Back home, the show Big Brother enjoyed relative popularity. The show is different from the format used here in the US, and rather than a once a week show that is a scheming, crazed sort of Real World, it is a seven-day a week crazed, alcohol-fuelled, sex romp sort of Real World. The basic premise was that 16 people are locked in a house with cameras on them at all times. They have no contact at all with the outside world, have to participate in various bizarre tasks and once a week nominate housemates to be evicted, whom the public vote out. They aren’t allowed to scheme, or discuss any of this with other housemates, and the last person in the house wins $250,000 (up to $1 million in the shows later seasons).

I tried not to be (like with all my reality endeavours), but ultimately ended up being hooked. Unlike with many of the other shows I watch however, this one had almost no redeeming qualities. It didn’t bring up any real issues of quality, it wasn’t a terribly representative slice of Australian life. I just liked watching loud, lazy people sitting on the couch complaining about other loud, irritating people not doing the dishes/disrespecting them/taking the good beanbag next to the pool in between talking about orgasms. Then came the turkey slapping incident.

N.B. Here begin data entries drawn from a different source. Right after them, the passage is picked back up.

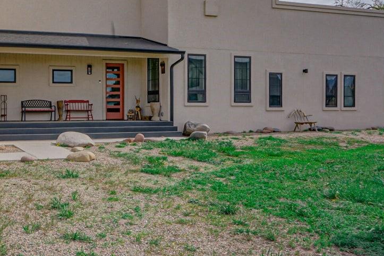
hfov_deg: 48.7
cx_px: 25
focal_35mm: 34
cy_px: 114
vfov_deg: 38.8
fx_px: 363
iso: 400
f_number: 11
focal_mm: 16
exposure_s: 1/750
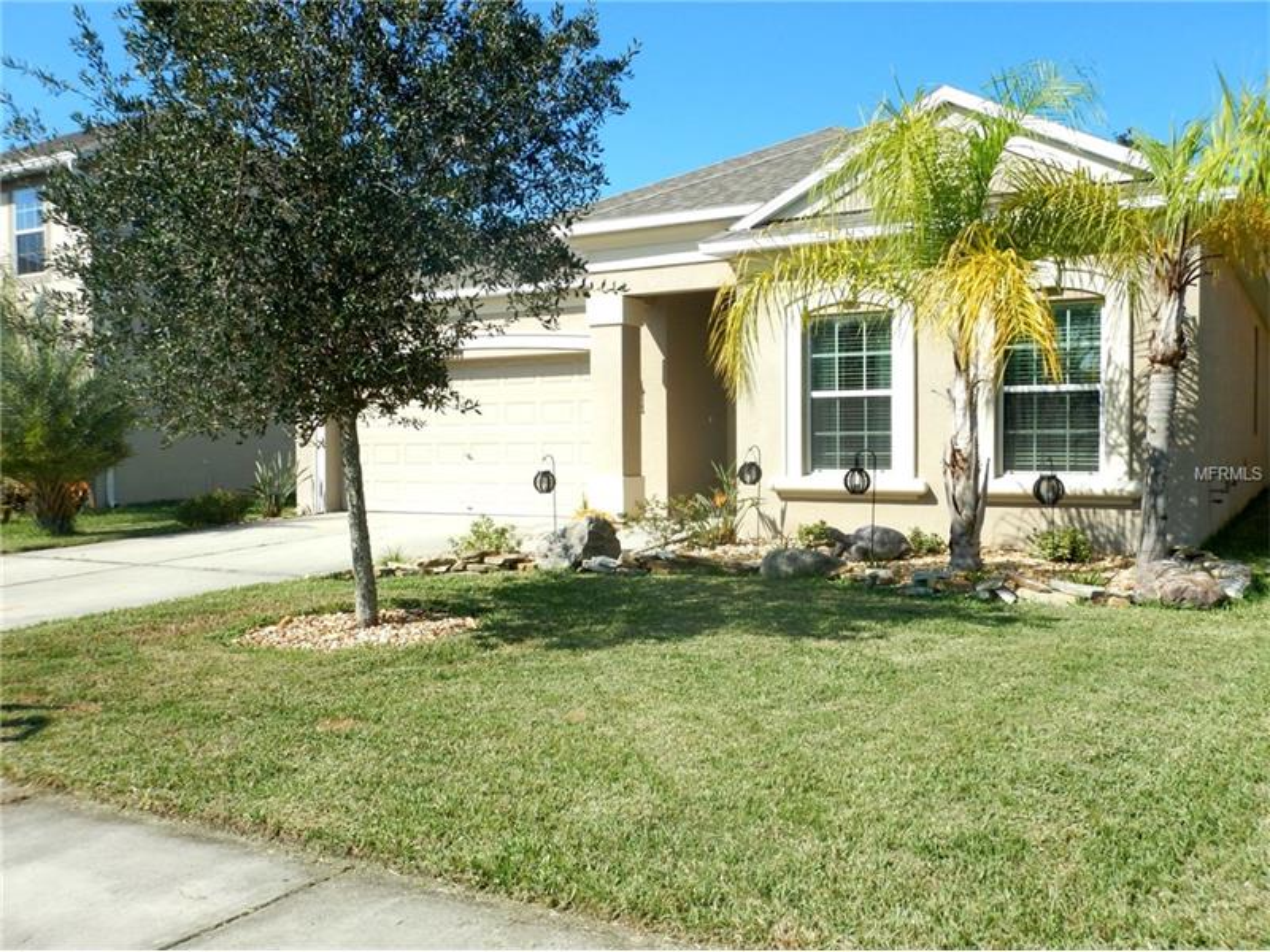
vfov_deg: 45.4
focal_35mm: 31
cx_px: 635
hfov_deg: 58.4
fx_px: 1137
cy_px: 476
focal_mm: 5.6
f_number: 4.2
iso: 125
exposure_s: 1/800
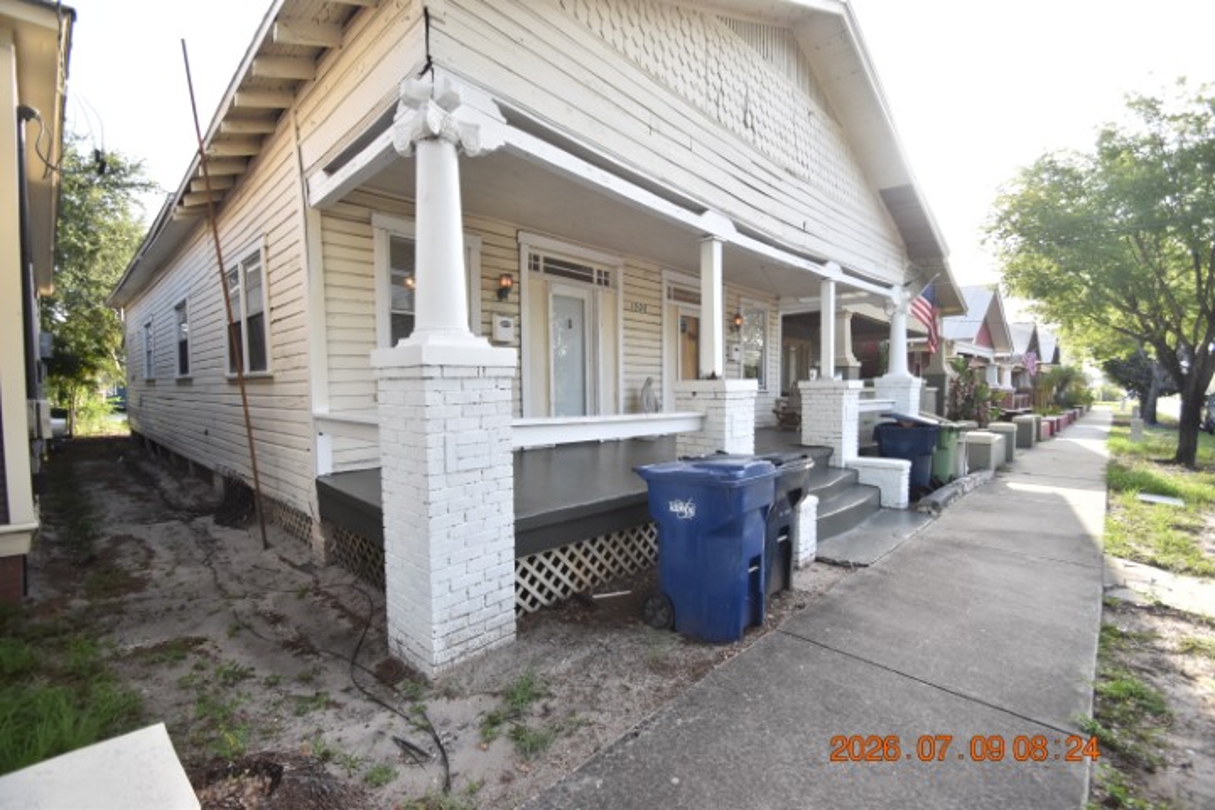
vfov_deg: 77.3
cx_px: 608
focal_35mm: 15
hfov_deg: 100.4
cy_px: 405
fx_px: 506
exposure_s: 1/1000
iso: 800
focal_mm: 10
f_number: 3.5
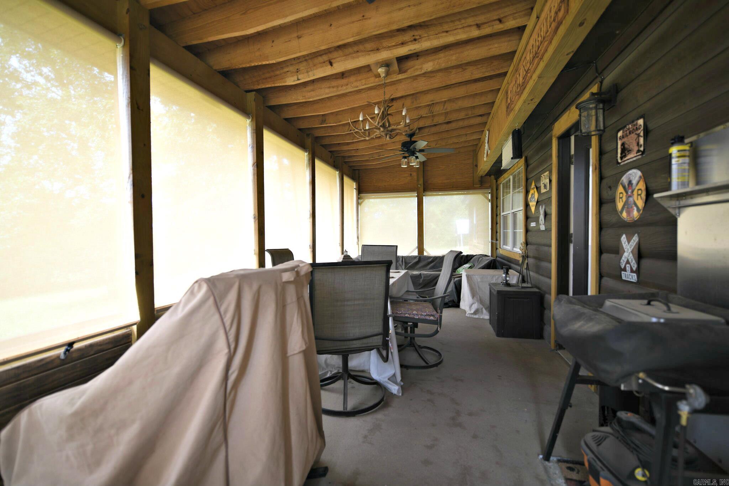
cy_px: 243
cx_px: 364
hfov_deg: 96.7
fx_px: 324
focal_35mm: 16
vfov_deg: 73.7
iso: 64
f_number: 2.8
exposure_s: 1/20
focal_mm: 16
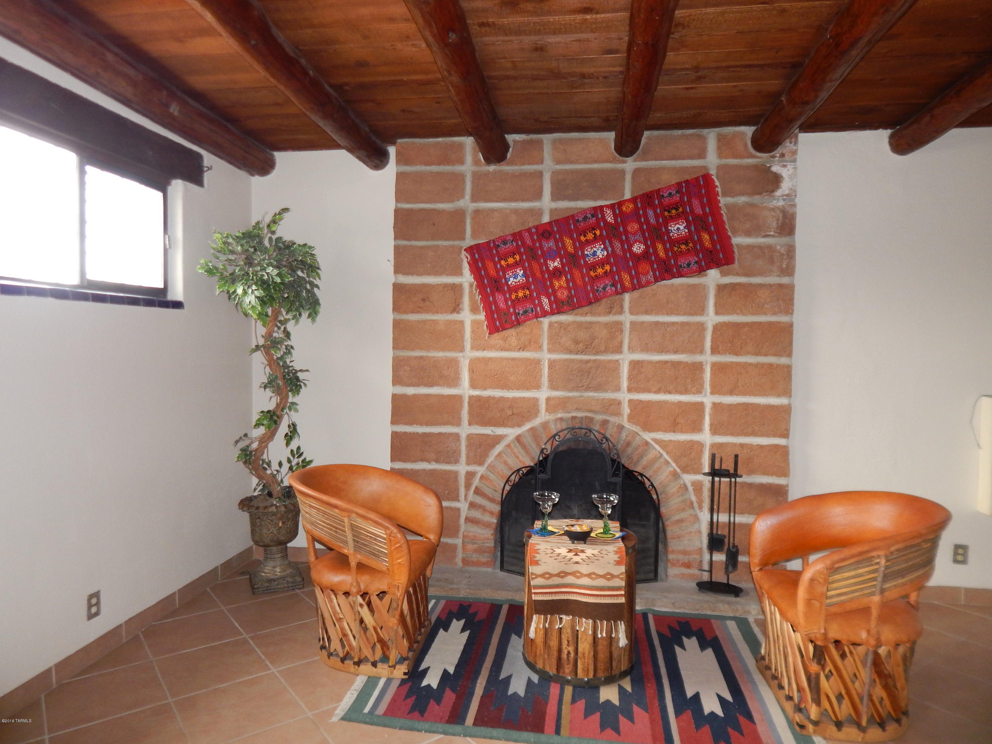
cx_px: 496
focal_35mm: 23
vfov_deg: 58.9
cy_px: 372
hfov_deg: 73.9
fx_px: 659
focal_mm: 4
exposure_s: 1/30
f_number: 3
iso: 200
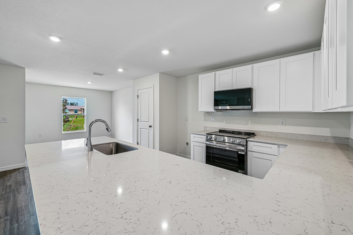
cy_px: 118
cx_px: 176
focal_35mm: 14
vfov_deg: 81.2
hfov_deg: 104.3
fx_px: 137
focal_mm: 14
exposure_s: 1/20
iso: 400
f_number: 8
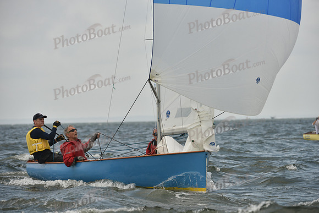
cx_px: 160
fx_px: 2393
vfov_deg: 5.1
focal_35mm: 270
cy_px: 106
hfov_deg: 7.6
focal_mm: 270
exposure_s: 1/1600
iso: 320
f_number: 6.3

In Big Brother 6, two of the housemates, Ash and John were playing around with another housemate Camilla. John held Camilla down, while Ash slapped her in the face with.. well, the part of his anatomy that vaguely resembles a turkey. The incident never made it to TV, but was streamed over the internet as part of the show’s 24 hour live screening. Both Ash and John were removed from the house immediately, Camilla was offered counselling, and the chance to press charges. While I don’t condone what the boys did, it was clear that this was an act of messing around with friends, as opposed to a violent act. It displays a somewhat negative attitude towards women, but was not an act of sexual aggression. Judge for yourself:

Camilla didn’t press charges, wasn’t troubled by the act and was upset that her friends had been kicked out. But this is not the point. The show acted accordingly, the did not condone the actions of John and Ash, and I am not here to support them. But the Australian media was up in arms. The Prime Minister, the Leader of the Opposition, everyone was calling for the cancellation of the show, and condemning everything that it stood for.

What they failed to do was look at the big picture. Everybody in the nation was engaged in this debate, or had at least heard of it, and had an opinion. Women’s advocates, and people who worked against domestic and sexual abuse came out to discuss the issues at hand. The coverage of women’s issues, specifically assault against women, was sizable. The incidence rate of assault against women, what to do if you are assaulted, how we can combat the problem, were all messages hidden in the greater barrage of how to get this trash off TV. Any public broadcaster, documentary or news article can try to bring this issue to the forefront. Sometimes it may even succeed. But the focus that was placed on violence against women due to this “low point” in Australian television was far greater than any one-off educational program. So maybe even trash TV has its benefits after all.